As far as I understand it, this "fencing" approach we're talking about (where the foot follows the hand and lands after the hand hits) is for power. In the Tao of Jeet Kune Do, Bruce Lee says that landing your foot before your hand it like slamming the brake right before maximum impact. The reason is because all your weight is pushing forward into your hand before you put your foot down, at which point your weight distributes to that foot instead of your hand. Which seems to match your description of power generation. "- power, you use your body to "push" your arm. "

It also matches your description of speed, since the punch snaps out from relatively near the body. 

Compared to this 6 harmony principle you speak of, it's quite different.  Although, I would definitely say that it isn't a harmonious method. It's a little off in the way that one part of your body is one step in front of the other. I wouldn't go as far as to say unnatural, but it definitely doesn't come easy.  It's difficult thing to execute. Effective though. Fast, powerful, far reaching, non telegraphic, and in effect, simple. (Executing it, not so simple ) What more could you ask for in a punch? The only negative I can think of is that it's a bit of an investment. Sort of like a leaping side kick, although it's over much quicker.


----------



## Kung Fu Wang (Jun 28, 2015)

Orange Lightning said:


> Bruce Lee says that landing your foot before your hand it like slamming the brake right before maximum impact. The reason is because all your weight is pushing forward into your hand before you put your foot down, at which point your weight distributes to that foot instead of your hand. Which seems to match your description of power generation. "- power, you use your body to "push" your arm. "
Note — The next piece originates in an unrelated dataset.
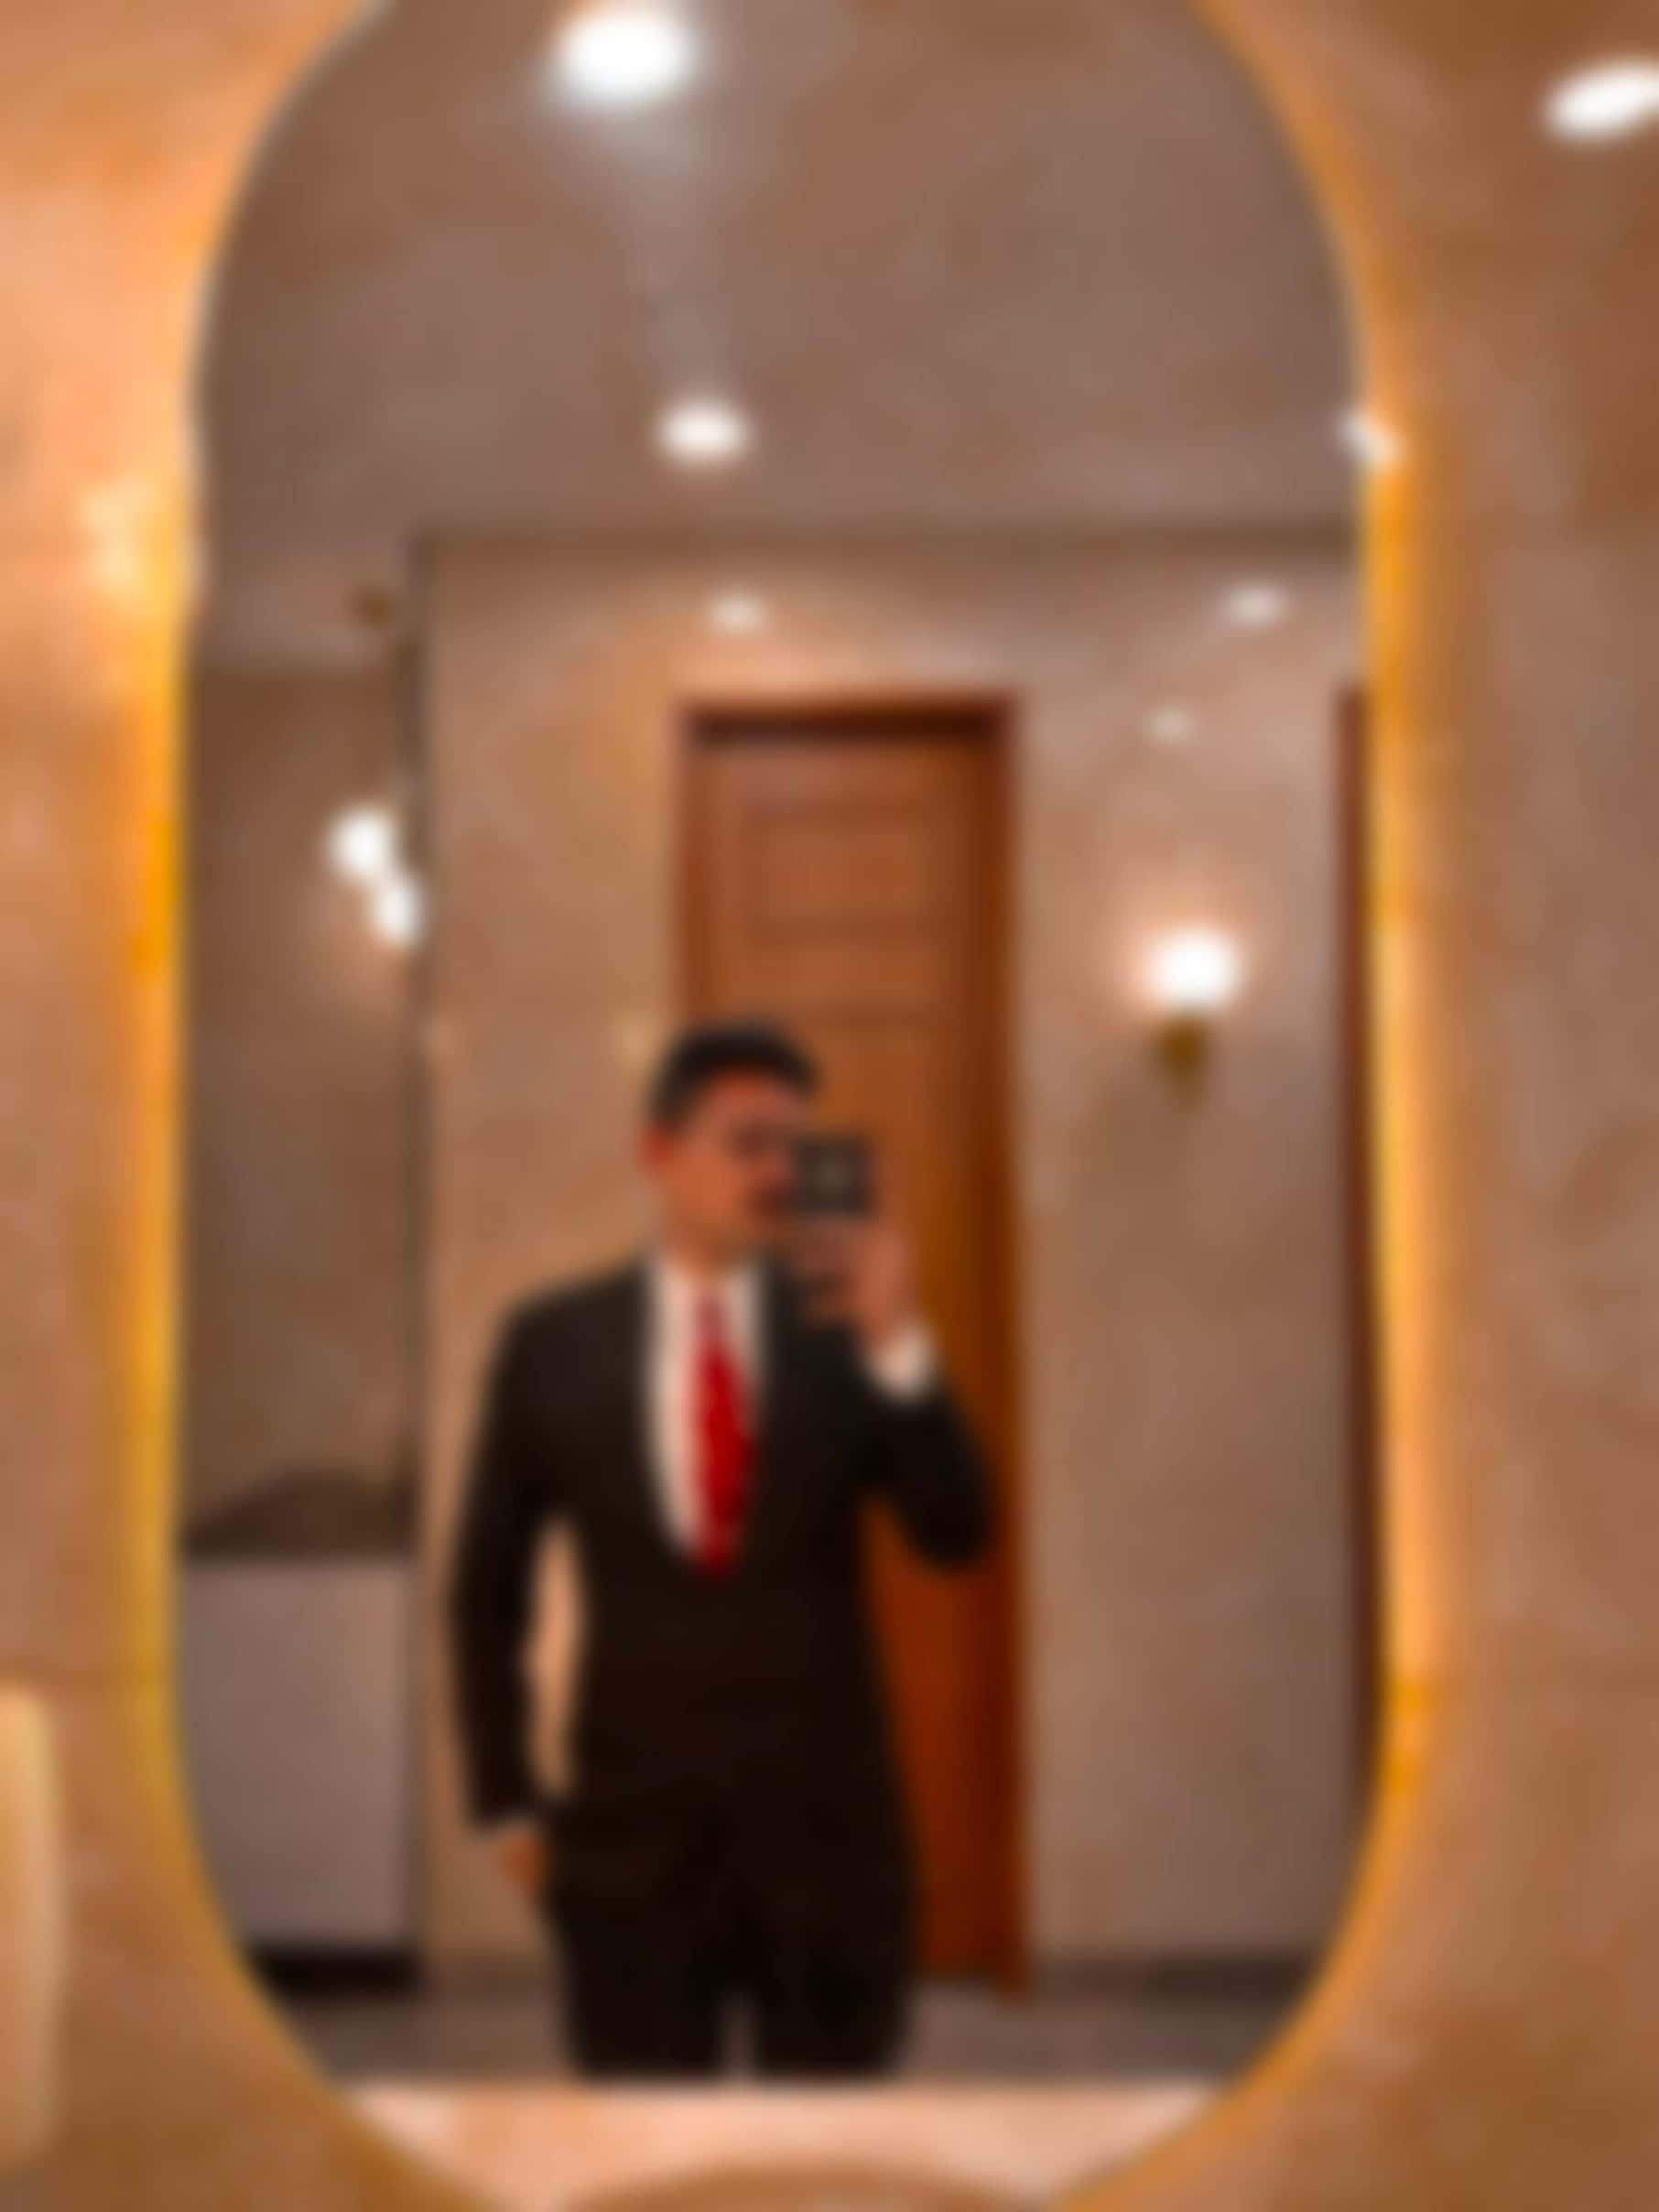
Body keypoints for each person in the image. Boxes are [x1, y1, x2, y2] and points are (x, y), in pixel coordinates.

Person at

Do you think both foot landing and punching landing at the same time can generate the same amount of force (if not more)?
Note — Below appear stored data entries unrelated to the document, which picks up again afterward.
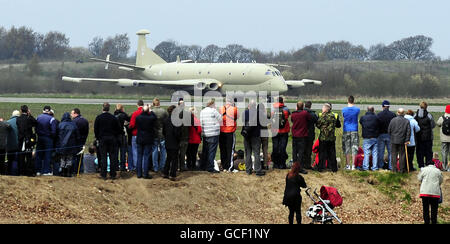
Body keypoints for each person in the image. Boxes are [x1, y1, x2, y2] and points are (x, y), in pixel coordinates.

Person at [94, 102, 121, 180]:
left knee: (103, 157)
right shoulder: (113, 118)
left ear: (102, 108)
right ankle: (113, 174)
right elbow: (118, 129)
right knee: (112, 157)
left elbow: (96, 129)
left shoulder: (99, 117)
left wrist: (98, 137)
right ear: (109, 109)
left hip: (102, 139)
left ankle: (103, 174)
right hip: (112, 139)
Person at [242, 100, 265, 176]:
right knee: (256, 153)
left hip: (247, 135)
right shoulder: (259, 113)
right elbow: (262, 124)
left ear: (249, 105)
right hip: (255, 136)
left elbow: (243, 122)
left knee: (248, 153)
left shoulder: (245, 112)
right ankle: (258, 170)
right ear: (255, 106)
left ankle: (248, 170)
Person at [316, 103, 341, 172]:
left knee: (322, 153)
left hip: (323, 138)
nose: (322, 109)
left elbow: (318, 125)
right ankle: (334, 168)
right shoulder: (333, 116)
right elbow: (338, 125)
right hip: (331, 138)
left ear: (325, 109)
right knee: (332, 153)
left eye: (323, 108)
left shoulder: (322, 116)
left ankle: (320, 168)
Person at [418, 160, 443, 224]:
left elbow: (419, 178)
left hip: (425, 192)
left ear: (427, 164)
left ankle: (426, 222)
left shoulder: (423, 170)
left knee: (425, 208)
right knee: (434, 209)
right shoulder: (438, 171)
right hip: (435, 193)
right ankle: (434, 221)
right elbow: (440, 181)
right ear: (434, 164)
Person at [200, 98, 222, 173]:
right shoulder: (213, 111)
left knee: (205, 150)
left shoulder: (202, 111)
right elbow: (220, 119)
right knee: (212, 151)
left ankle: (203, 166)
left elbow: (201, 122)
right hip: (213, 133)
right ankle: (210, 167)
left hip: (205, 133)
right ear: (212, 104)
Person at [135, 105, 157, 179]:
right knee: (146, 156)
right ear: (148, 111)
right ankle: (145, 174)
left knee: (139, 156)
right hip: (148, 139)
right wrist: (150, 110)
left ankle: (139, 173)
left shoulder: (138, 118)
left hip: (140, 138)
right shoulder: (150, 118)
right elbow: (155, 117)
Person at [35, 105, 57, 176]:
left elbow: (35, 128)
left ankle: (38, 170)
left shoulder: (38, 117)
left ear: (43, 110)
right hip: (48, 138)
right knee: (47, 155)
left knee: (39, 154)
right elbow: (54, 131)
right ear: (50, 111)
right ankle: (46, 171)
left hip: (40, 138)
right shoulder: (52, 119)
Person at [291, 101, 311, 174]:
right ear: (303, 107)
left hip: (294, 135)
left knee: (294, 151)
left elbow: (292, 120)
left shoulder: (293, 114)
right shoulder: (305, 113)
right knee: (301, 152)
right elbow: (309, 119)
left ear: (296, 107)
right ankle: (299, 167)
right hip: (302, 135)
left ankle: (294, 166)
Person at [57, 112, 80, 177]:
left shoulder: (60, 125)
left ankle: (63, 172)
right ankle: (68, 172)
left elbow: (57, 135)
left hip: (62, 145)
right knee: (69, 159)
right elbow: (77, 136)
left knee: (63, 158)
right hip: (71, 145)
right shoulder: (73, 125)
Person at [16, 105, 37, 176]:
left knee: (21, 157)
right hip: (28, 140)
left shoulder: (18, 119)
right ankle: (29, 172)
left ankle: (21, 172)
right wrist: (30, 115)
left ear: (21, 111)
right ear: (27, 111)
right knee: (29, 157)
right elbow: (35, 123)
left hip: (21, 140)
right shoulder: (29, 119)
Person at [388, 108, 411, 173]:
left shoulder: (393, 120)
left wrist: (392, 136)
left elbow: (389, 130)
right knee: (402, 155)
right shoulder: (406, 121)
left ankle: (394, 169)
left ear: (397, 113)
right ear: (403, 113)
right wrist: (407, 140)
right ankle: (401, 169)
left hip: (393, 140)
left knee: (393, 155)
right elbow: (408, 132)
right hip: (402, 141)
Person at [219, 98, 238, 172]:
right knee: (230, 149)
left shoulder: (221, 108)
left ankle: (224, 166)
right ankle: (230, 167)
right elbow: (236, 117)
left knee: (222, 149)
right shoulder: (234, 109)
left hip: (221, 131)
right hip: (230, 131)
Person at [271, 97, 291, 169]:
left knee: (275, 147)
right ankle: (282, 164)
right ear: (282, 101)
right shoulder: (286, 109)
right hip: (284, 131)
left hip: (274, 131)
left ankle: (275, 164)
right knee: (282, 147)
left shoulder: (273, 108)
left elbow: (271, 117)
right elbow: (288, 116)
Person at [415, 101, 435, 169]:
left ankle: (420, 166)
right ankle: (428, 165)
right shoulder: (429, 115)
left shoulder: (415, 115)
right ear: (426, 107)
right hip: (428, 137)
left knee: (419, 152)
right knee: (428, 152)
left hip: (418, 137)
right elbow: (433, 125)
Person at [342, 96, 360, 170]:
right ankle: (353, 165)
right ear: (353, 101)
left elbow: (344, 116)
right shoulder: (357, 109)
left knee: (347, 147)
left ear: (348, 101)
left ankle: (347, 165)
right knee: (354, 147)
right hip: (354, 129)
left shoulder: (344, 109)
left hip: (346, 129)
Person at [163, 105, 181, 180]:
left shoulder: (166, 120)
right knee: (174, 159)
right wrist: (178, 139)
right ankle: (172, 174)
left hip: (167, 141)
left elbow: (164, 131)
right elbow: (177, 133)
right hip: (174, 142)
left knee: (168, 158)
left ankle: (165, 173)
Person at [377, 100, 396, 170]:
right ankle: (391, 167)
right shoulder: (393, 115)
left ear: (382, 107)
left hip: (381, 135)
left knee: (381, 152)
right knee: (391, 152)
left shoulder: (379, 115)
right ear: (388, 107)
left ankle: (380, 166)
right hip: (390, 135)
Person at [359, 106, 380, 171]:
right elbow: (379, 124)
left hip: (366, 137)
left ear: (367, 110)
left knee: (366, 153)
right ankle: (375, 167)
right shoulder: (377, 117)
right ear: (373, 110)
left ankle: (366, 167)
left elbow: (361, 123)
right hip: (375, 137)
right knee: (375, 153)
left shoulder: (363, 117)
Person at [151, 98, 169, 173]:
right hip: (162, 133)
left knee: (154, 150)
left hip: (154, 133)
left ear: (153, 103)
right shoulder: (164, 111)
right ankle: (162, 166)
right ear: (159, 103)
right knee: (163, 150)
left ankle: (155, 167)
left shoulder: (152, 111)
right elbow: (167, 121)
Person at [71, 108, 89, 174]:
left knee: (74, 157)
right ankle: (80, 170)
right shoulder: (85, 120)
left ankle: (74, 170)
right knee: (80, 156)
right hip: (82, 141)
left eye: (72, 113)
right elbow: (87, 132)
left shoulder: (74, 121)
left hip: (75, 142)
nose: (71, 115)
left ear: (75, 113)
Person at [128, 100, 145, 172]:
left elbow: (132, 125)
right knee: (144, 152)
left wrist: (129, 127)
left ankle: (137, 167)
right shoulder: (147, 113)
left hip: (135, 134)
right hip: (144, 135)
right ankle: (144, 167)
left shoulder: (135, 113)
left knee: (135, 151)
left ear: (137, 105)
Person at [114, 104, 130, 172]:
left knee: (116, 152)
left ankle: (116, 166)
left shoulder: (114, 115)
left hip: (115, 135)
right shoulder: (123, 115)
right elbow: (129, 119)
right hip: (122, 135)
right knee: (123, 152)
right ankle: (123, 167)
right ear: (122, 109)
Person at [177, 99, 190, 172]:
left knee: (176, 152)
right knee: (182, 153)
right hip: (185, 136)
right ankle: (182, 167)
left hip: (177, 137)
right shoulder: (187, 114)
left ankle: (176, 166)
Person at [304, 101, 318, 170]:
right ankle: (307, 164)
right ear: (310, 106)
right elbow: (317, 122)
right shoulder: (313, 114)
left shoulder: (301, 113)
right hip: (310, 134)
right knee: (309, 150)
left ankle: (301, 163)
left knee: (302, 149)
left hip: (302, 134)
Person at [436, 105, 450, 171]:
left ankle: (444, 167)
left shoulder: (442, 117)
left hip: (444, 139)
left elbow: (438, 123)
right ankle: (449, 168)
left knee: (444, 153)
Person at [6, 111, 20, 175]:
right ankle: (17, 172)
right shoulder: (21, 122)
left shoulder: (8, 122)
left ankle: (9, 172)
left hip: (10, 145)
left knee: (10, 160)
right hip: (19, 145)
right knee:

My concern is if your foot has landed but your hand hasn't arrived yet, it may give your opponent a chance to sweep/scoop/kick your landing leg since your hand hasn't reached far enough to protect your territory yet.
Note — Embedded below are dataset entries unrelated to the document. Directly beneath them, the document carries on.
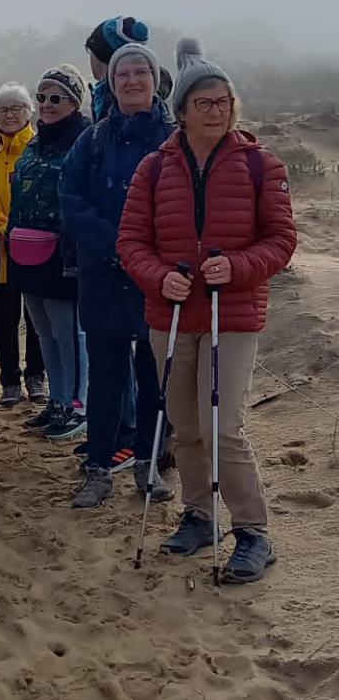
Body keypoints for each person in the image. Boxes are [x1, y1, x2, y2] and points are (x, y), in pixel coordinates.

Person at [118, 39, 296, 583]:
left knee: (223, 427)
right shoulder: (153, 169)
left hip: (233, 314)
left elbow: (282, 240)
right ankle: (199, 515)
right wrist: (158, 277)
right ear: (183, 111)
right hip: (169, 317)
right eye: (204, 103)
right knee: (184, 425)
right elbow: (131, 242)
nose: (216, 111)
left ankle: (253, 532)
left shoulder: (261, 165)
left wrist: (238, 267)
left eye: (223, 101)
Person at [60, 43, 174, 508]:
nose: (131, 80)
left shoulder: (174, 137)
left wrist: (146, 253)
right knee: (106, 376)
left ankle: (149, 464)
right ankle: (99, 468)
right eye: (122, 73)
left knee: (154, 374)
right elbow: (71, 199)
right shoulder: (92, 139)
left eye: (140, 72)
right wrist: (117, 244)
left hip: (157, 276)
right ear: (111, 83)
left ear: (154, 79)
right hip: (103, 273)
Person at [5, 67, 91, 438]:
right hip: (27, 252)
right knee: (42, 332)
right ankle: (56, 400)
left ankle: (77, 403)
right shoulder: (34, 143)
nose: (46, 104)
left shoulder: (84, 140)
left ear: (74, 102)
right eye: (41, 97)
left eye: (56, 98)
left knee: (68, 331)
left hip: (64, 255)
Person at [0, 85, 46, 408]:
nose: (10, 114)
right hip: (2, 252)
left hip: (37, 250)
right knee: (4, 319)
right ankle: (9, 381)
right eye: (3, 109)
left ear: (29, 111)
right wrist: (6, 229)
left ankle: (36, 375)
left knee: (36, 319)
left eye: (16, 107)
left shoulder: (41, 150)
Here is an example. His shoulder push takes his opponent's counter away. If his shoulder push arrives just 1/4 second late, his opponent may be able to escape and counter.


----------



## Orange Lightning (Jul 2, 2015)

Kung Fu Wang said:


> Do you think both foot landing and punching landing at the same time can generate the same amount of force (if not more)?
> 
> My concern is if your foot has landed but your hand hasn't arrived yet, it may give your opponent a chance to sweep/scoop/kick your landing leg since your hand hasn't reached far enough to protect your territory yet.
> 
> Here is an example. His shoulder push takes his opponent's counter away. If his shoulder push arrives just 1/4 second late, his opponent may be able to escape and counter.



-  Well, I wouldn't say that make your foot land after the blow _always_ make a greater transference of force. Hooks for example. You need to be planted to get the best torque. But in the case of the straight lead, it definitely seems like the most possible power can be attained by the foot landing after the hand delivers.

- Um...Ok? I don't know of anything that advocates landing with the foot on purpose before delivering the technique. It's either technique first followed by the feet, or simultaneously. Because -


Argus said:


> The reason behind it -- as I understand it from a fencing context -- is not so much telegraphing, but rather making sure the line is covered and the weapon reaches max extension as (or even just before) your step lands. It can happen -- and is especially prevalent in untrained combatants, that people will move their body into range before while their weapon lags behind, giving the opponent the advantage in timing, and taking much of the potential power out of the weapon.


[/QUOTE]


----------



## Kung Fu Wang (Jul 2, 2015)

Boxers also train "punch hit" and "foot landing" at the same time.

At 1.00 - 1.47. You pick up your foot when you throw a punch. Your foot make contact on the ground (foot landing) as you fully extend your punch (punch hit).


----------



## Orange Lightning (Jul 2, 2015)

Sorry. Can't watch. Out of bandwidth.


----------



## TMA17 (Mar 1, 2018)

I really like the JKD punch.  I think of all the punches out there, this is becoming my favorite as I work on it.  The timing is what is most difficult.  I'm also working on my chain punches.


----------